COLLECTED DATA:
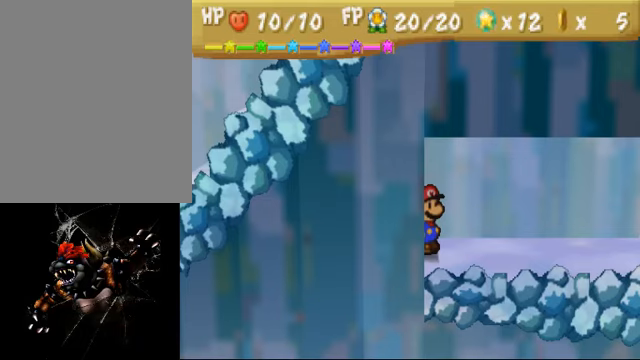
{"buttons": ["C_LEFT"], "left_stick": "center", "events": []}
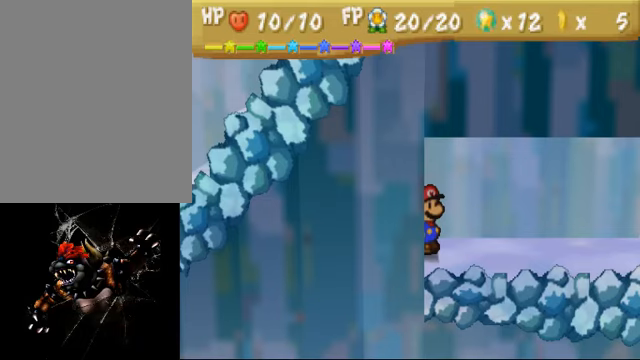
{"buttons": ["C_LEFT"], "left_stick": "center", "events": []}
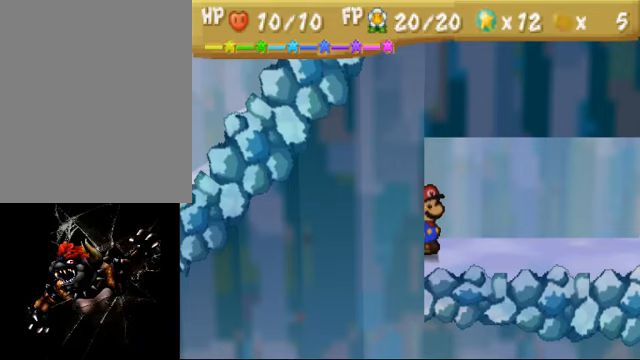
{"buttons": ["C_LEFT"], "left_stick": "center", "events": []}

TASK ITEM: The data above needs to be retyped exactly, with the images left out.

EXPECTED ANSWER:
{"buttons": ["C_LEFT"], "left_stick": "center", "events": []}
{"buttons": ["C_LEFT"], "left_stick": "center", "events": []}
{"buttons": ["C_LEFT"], "left_stick": "center", "events": []}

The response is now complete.